A volte bisognerebbe avere l’istinto d’un giocatore di poker che sa fermarsi al momento giusto. Anche se non si sa giocare a carte, perché non si conoscono le regole o mai le si sono imparate, nonostante i bassi istinti continuino ad incitare solo perché si sta vincendo una partita.
Alzarsi
dal tavolo, quando è il momento, come liberarsi dal corpo per dare libero spazio
all’anima.
Semplice.
Eppure
non ce la facciamo.
Fuggiamo
anzi rifuggiamo.
Mistifichiamo
per giustificarci.
Perché
siamo schiavi.
Della
carne.
La
nostra.
Che
ci fa sensibili e suscettibili, avidi ed irresponsabili, subdoli e senza
scrupoli, aridi, goduriosi. Sappiamo di non dover stare ad alcun tavolo per
giocare tutto o poco, non per la paura di perdere, per non inquinare la natura
con ciò che non le appartiene. Ma non lo facciamo perché il richiamo è irresistibile.

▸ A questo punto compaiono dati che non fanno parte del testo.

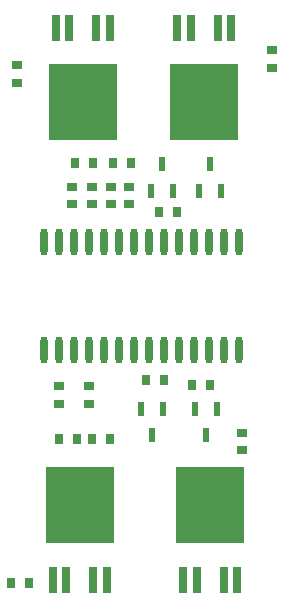
<source format=gtp>
%FSLAX25Y25*%
%MOIN*%
G70*
G01*
G75*
G04 Layer_Color=8421504*
%ADD10R,0.03543X0.02756*%
%ADD11R,0.02362X0.04528*%
%ADD12O,0.02362X0.09055*%
%ADD13R,0.02756X0.03543*%
%ADD14R,0.03150X0.08661*%
%ADD15R,0.22835X0.25197*%
%ADD16C,0.01000*%
%ADD17C,0.07000*%
%ADD18C,0.06500*%
%ADD19C,0.06400*%
%ADD20R,0.08000X0.18500*%
%ADD21R,0.60500X0.07500*%
%ADD22C,0.07874*%
%ADD23C,0.04500*%
%ADD24R,0.03740X0.03543*%
%ADD25R,0.03543X0.03740*%
%ADD26R,0.19000X0.17500*%
%ADD27R,0.09000X0.09500*%
%ADD28C,0.00984*%
%ADD29C,0.02362*%
%ADD30C,0.00787*%
%ADD31C,0.00500*%
%ADD32C,0.00600*%
D10*
X59500Y154453D02*
D03*
Y148547D02*
D03*
X22000Y194953D02*
D03*
Y189047D02*
D03*
X97000Y72453D02*
D03*
Y66547D02*
D03*
X46000Y87953D02*
D03*
Y82047D02*
D03*
X36000Y87953D02*
D03*
Y82047D02*
D03*
X53500Y148547D02*
D03*
Y154453D02*
D03*
X47000Y148547D02*
D03*
Y154453D02*
D03*
X40500Y148547D02*
D03*
Y154453D02*
D03*
X107000Y194047D02*
D03*
Y199953D02*
D03*
D11*
X85000Y71571D02*
D03*
X81260Y80429D02*
D03*
X88740D02*
D03*
X67000Y71571D02*
D03*
X63260Y80429D02*
D03*
X70740D02*
D03*
X70500Y161929D02*
D03*
X74240Y153071D02*
D03*
X66760D02*
D03*
X86500Y161929D02*
D03*
X90240Y153071D02*
D03*
X82760D02*
D03*
D12*
X31000Y100087D02*
D03*
X36000D02*
D03*
X41000D02*
D03*
X46000D02*
D03*
X51000D02*
D03*
X56000D02*
D03*
X61000D02*
D03*
X66000D02*
D03*
X71000D02*
D03*
X76000D02*
D03*
X81000D02*
D03*
X86000D02*
D03*
X91000D02*
D03*
X96000D02*
D03*
X31000Y135913D02*
D03*
X36000D02*
D03*
X41000D02*
D03*
X46000D02*
D03*
X51000D02*
D03*
X56000D02*
D03*
X61000D02*
D03*
X66000D02*
D03*
X71000D02*
D03*
X76000D02*
D03*
X81000D02*
D03*
X86000D02*
D03*
X91000D02*
D03*
X96000D02*
D03*
D13*
X25953Y22500D02*
D03*
X20047D02*
D03*
X36047Y70500D02*
D03*
X41953D02*
D03*
X47047D02*
D03*
X52953D02*
D03*
X65047Y90000D02*
D03*
X70953D02*
D03*
X80547Y88500D02*
D03*
X86453D02*
D03*
X59953Y162500D02*
D03*
X54047D02*
D03*
X47453D02*
D03*
X41547D02*
D03*
X75453Y146000D02*
D03*
X69547D02*
D03*
D14*
X34000Y23500D02*
D03*
X38488D02*
D03*
X47465D02*
D03*
X51953D02*
D03*
X77500D02*
D03*
X81988D02*
D03*
X90965D02*
D03*
X95453D02*
D03*
X53000Y207500D02*
D03*
X48512D02*
D03*
X39535D02*
D03*
X35047D02*
D03*
X93500D02*
D03*
X89012D02*
D03*
X80035D02*
D03*
X75547D02*
D03*
D15*
X42976Y48303D02*
D03*
X86476D02*
D03*
X44024Y182697D02*
D03*
X84524D02*
D03*
M02*

</source>
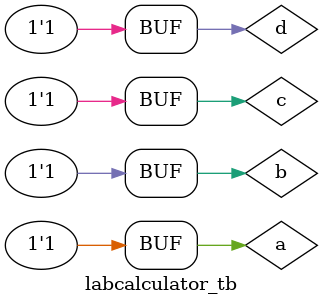
<source format=sv>
module behavioralfulladder(
input a,b,cin,
output s, cout
);
    assign s = a^b^cin;
    assign cout = a&b | a&cin | b&cin;    
endmodule

module behavioralfulladder_testbench();
    reg a,b,cin;
    wire s,cout;

    behaviouralfulladder def(a,b,c,s,cin);

    initial begin
        a=0;b=0;cin=0; #10;
        a=0;b=0;cin=1; #10;
        a=0;b=1;cin=0; #10;
        a=0;b=1;cin=1; #10;
        a=1;b=0;cin=0; #10;
        a=1;b=0;cin=1; #10;
        a=1;b=1;cin=0; #10;
        a=1;b=1;cin=1; #10;
    end
endmodule

module halfadder(
input a,b,
output s,cout
);
    assign s = a^b;
    assign cout = a&b;
endmodule

module halfsubtractor(
input a,b,
output s,cout
);

    assign s = a^b;
    assign cout = ~a&b;
endmodule

module structuralfulladder(
input a,b,cin,
output s, cout
);
    wire v1,v2,v3;
    halfadder ha1(a,b, v1,v2);
    halfadder ha2(v1,cin,s,v3 );
    assign cout= v3|v2;
endmodule


module structuralfulladder_tb();
    reg a,b,cin;
    wire s,cout;

    structuralfulladder def(a,b,c,s,cin);

    initial begin
        a=0;b=0;cin=0; #10;
        a=0;b=0;cin=1; #10;
        a=0;b=1;cin=0; #10;
        a=0;b=1;cin=1; #10;
        a=1;b=0;cin=0; #10;
        a=1;b=0;cin=1; #10;
        a=1;b=1;cin=0; #10;
        a=1;b=1;cin=1; #10;
    end
endmodule

module twobitadder(
input logic a,b,c,d,cin,
output logic s0,s1,cout
);
logic n1;

    structuralfulladder fa1(a,c,cin,s0,n1);
    structuralfulladder fa2(b,d,n1,s1,cout);
endmodule

module twobitadder_tb();
    logic a,b,c,d, cin;
    logic s0,s1,cout;

     twobitadder dut(a,b,c,d,cin,s0,s1,cout);

    initial begin
    a = 0; b = 0; c = 0; d = 0; cin = 0; #10;
    a = 0; b = 0; c = 0; d = 0; cin = 1; #10;
    a = 0; b= 0; c = 0; d = 1; cin = 0; #10;
    a = 0; b = 0; c = 0; d = 1; cin = 1; #10;
    a = 0; b = 0; c = 1; d = 0; cin = 0; #10;
    a = 0; b = 0; c = 1; d = 0; cin = 1; #10;
    a = 0; b = 0; c = 1; d = 1; cin = 0; #10;
    a = 0; b = 0; c = 1; d = 1; cin = 1; #10;
    a = 0; b = 1; c = 0; d = 0; cin = 0; #10;
    a = 0; b = 1; c = 0; d = 0; cin = 1; #10;
    a = 0; b = 1; c = 0; d = 1; cin = 0; #10;
    a = 0; b = 1; c = 0; d = 1; cin = 1; #10;
    a = 0; b = 1; c = 1; d = 0; cin = 0; #10;
    a = 0; b = 1; c = 1; d = 0; cin = 1; #10;
    a = 0; b = 1; c = 1; d = 1; cin = 0; #10;
    a = 0; b = 1; c = 1; d = 1; cin = 1; #10;
    a = 1; b = 0; c = 0; d = 0; cin = 0; #10;
    a = 1; b = 0; c = 0; d = 0; cin = 1; #10;
    a = 1; b = 0; c = 0; d = 1; cin = 0; #10;
    a = 1; b = 0; c = 0; d = 1; cin = 1; #10;
    a = 1; b = 0; c = 1; d = 0; cin = 0; #10;
    a = 1; b = 0; c = 1; d = 0; cin = 1; #10;
    a = 1; b = 0; c = 1; d = 1; cin = 0; #10;
    a = 1; b = 0; c = 1; d = 1; cin = 1; #10;
    a = 1; b = 1; c = 0; d = 0; cin = 0; #10;
    a = 1; b = 1; c = 0; d = 0; cin = 1; #10;
    a = 1; b = 1; c = 0; d = 1; cin = 0; #10;
    a = 1; b = 1; c = 0; d = 1; cin = 1; #10;
    a = 1; b = 1; c = 1; d = 0; cin = 0; #10;
    a = 1; b = 1; c = 1; d = 0; cin = 1; #10;
    a = 1; b = 1; c = 1; d = 1; cin = 0; #10;
    a = 1; b = 1; c = 1; d = 1; cin = 1; #10;

    end
endmodule

module labcalculator(
input logic a,b,c,d,
output logic y,z
);
always @*
begin
        if(c==0)
            if(d==0)
                 y = a&b;
            else
                 y= ~(a|b);
        else 
            if(d==0) begin
                 y = a^b;
                 z = a&b;
            end
            else begin
                 y = a^b;
                 z = ~a&b;
            end
        end
endmodule

module labcalculator_tb();
    reg a,b,c,d;
    wire y,z;

    labcalculator def(a,b,c,d,y,z);

    initial begin
        a=0;b=0;c=0;d=0; #10;
        a=0;b=0;c=0;d=1; #10;
        a=0;b=0;c=1;d=0; #10;
        a=0;b=0;c=1;d=1; #10;
        a=0;b=1;c=0;d=0; #10;
        a=0;b=1;c=0;d=1; #10;
        a=0;b=1;c=1;d=0; #10;
        a=0;b=1;c=1;d=1; #10;
        a=1;b=0;c=0;d=0; #10;
        a=1;b=0;c=0;d=1; #10;
        a=1;b=0;c=1;d=0; #10;
        a=1;b=0;c=1;d=1; #10;
        a=1;b=1;c=0;d=0; #10;
        a=1;b=1;c=0;d=1; #10;
        a=1;b=1;c=1;d=0; #10;
        a=1;b=1;c=1;d=1; #10;
    end
endmodule



</source>
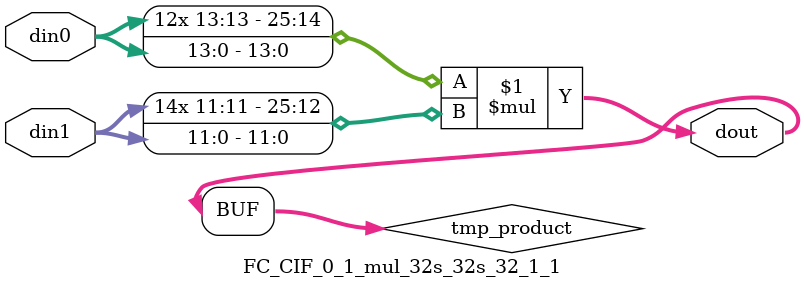
<source format=v>

`timescale 1 ns / 1 ps

  (* use_dsp = "no" *)  module FC_CIF_0_1_mul_32s_32s_32_1_1(din0, din1, dout);
parameter ID = 1;
parameter NUM_STAGE = 0;
parameter din0_WIDTH = 14;
parameter din1_WIDTH = 12;
parameter dout_WIDTH = 26;

input [din0_WIDTH - 1 : 0] din0; 
input [din1_WIDTH - 1 : 0] din1; 
output [dout_WIDTH - 1 : 0] dout;

wire signed [dout_WIDTH - 1 : 0] tmp_product;













assign tmp_product = $signed(din0) * $signed(din1);








assign dout = tmp_product;







endmodule

</source>
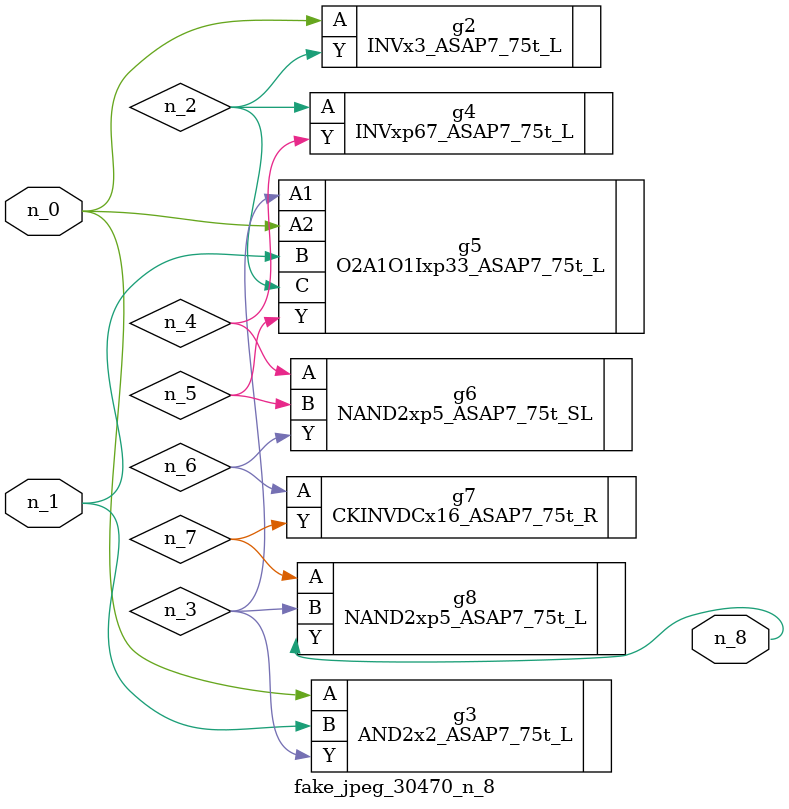
<source format=v>
module fake_jpeg_30470_n_8 (n_0, n_1, n_8);

input n_0;
input n_1;

output n_8;

wire n_2;
wire n_3;
wire n_4;
wire n_6;
wire n_5;
wire n_7;

INVx3_ASAP7_75t_L g2 ( 
.A(n_0),
.Y(n_2)
);

AND2x2_ASAP7_75t_L g3 ( 
.A(n_0),
.B(n_1),
.Y(n_3)
);

INVxp67_ASAP7_75t_L g4 ( 
.A(n_2),
.Y(n_4)
);

NAND2xp5_ASAP7_75t_SL g6 ( 
.A(n_4),
.B(n_5),
.Y(n_6)
);

O2A1O1Ixp33_ASAP7_75t_L g5 ( 
.A1(n_3),
.A2(n_0),
.B(n_1),
.C(n_2),
.Y(n_5)
);

CKINVDCx16_ASAP7_75t_R g7 ( 
.A(n_6),
.Y(n_7)
);

NAND2xp5_ASAP7_75t_L g8 ( 
.A(n_7),
.B(n_3),
.Y(n_8)
);


endmodule
</source>
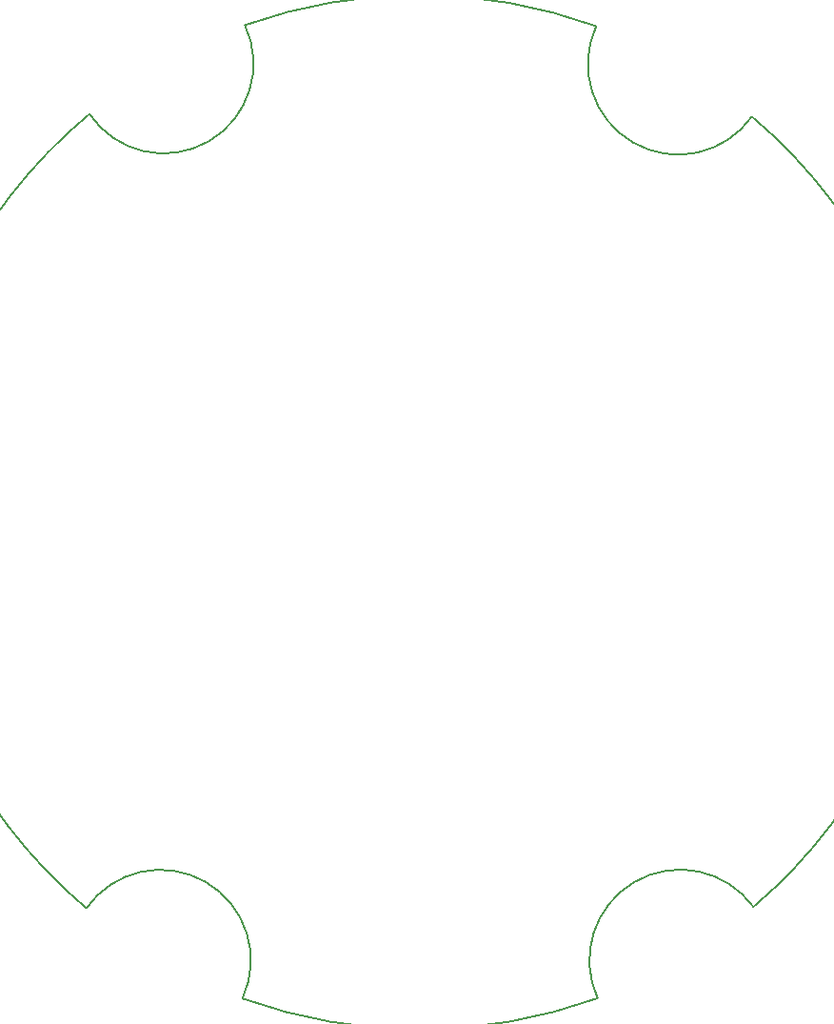
<source format=gm1>
%TF.GenerationSoftware,KiCad,Pcbnew,(6.0.5)*%
%TF.CreationDate,2023-03-12T20:27:37+02:00*%
%TF.ProjectId,rpi-cm4-base-carrier-rocket,7270692d-636d-4342-9d62-6173652d6361,v01*%
%TF.SameCoordinates,Original*%
%TF.FileFunction,Profile,NP*%
%FSLAX46Y46*%
G04 Gerber Fmt 4.6, Leading zero omitted, Abs format (unit mm)*
G04 Created by KiCad (PCBNEW (6.0.5)) date 2023-03-12 20:27:37*
%MOMM*%
%LPD*%
G01*
G04 APERTURE LIST*
%TA.AperFunction,Profile*%
%ADD10C,0.200000*%
%TD*%
G04 APERTURE END LIST*
D10*
X124994472Y-145047857D02*
G75*
G03*
X111115242Y-137021490I-7297772J3393857D01*
G01*
X124994541Y-145047899D02*
G75*
G03*
X156581242Y-145022490I15758159J43760599D01*
G01*
X170434044Y-136905968D02*
G75*
G03*
X156581243Y-145022490I-6517744J-4755732D01*
G01*
X156450000Y-58650000D02*
G75*
G03*
X170297242Y-66663490I7298840J-3358370D01*
G01*
X170434000Y-136906000D02*
G75*
G03*
X170297242Y-66663490I-29748140J35063470D01*
G01*
X111389821Y-66434345D02*
G75*
G03*
X125212241Y-58535490I6607319J4481215D01*
G01*
X156465665Y-58631078D02*
G75*
G03*
X125212242Y-58535490I-15759465J-43357022D01*
G01*
X111389821Y-66434345D02*
G75*
G03*
X111115242Y-137021490I29320424J-35408161D01*
G01*
M02*

</source>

“I denti della concupiscenza trafiggono con morsi dolci e soavi” e l’equilibrio
è tale solo in un preciso attimo. Quasi indecifrabile, eppure bramiamo per la
sua ricerca, pensando a quel puro brivido sensibile credendo che solo immaginandolo
possiamo essere vivi.
Siamo
in bilico, ce ne rendiamo conto, ma non facciamo niente per evitarlo. Abbiamo
presunzione e sfrontatezza, esaltiamo il nulla riconoscendogli addirittura l’equilibrio,
viviamo solo in fretta ciò che accade come fossero tutte occasioni irripetibili.
Perché
abbiamo il terrore del domani.
Del
dopo.
Del
poi.
Riuscendo
a godere solo di sensibilità epidermica continuando a rimandare quel pensiero.
Ma
il domani arriverà.
Quel
domani nel quale, invece, continueremo ad essere.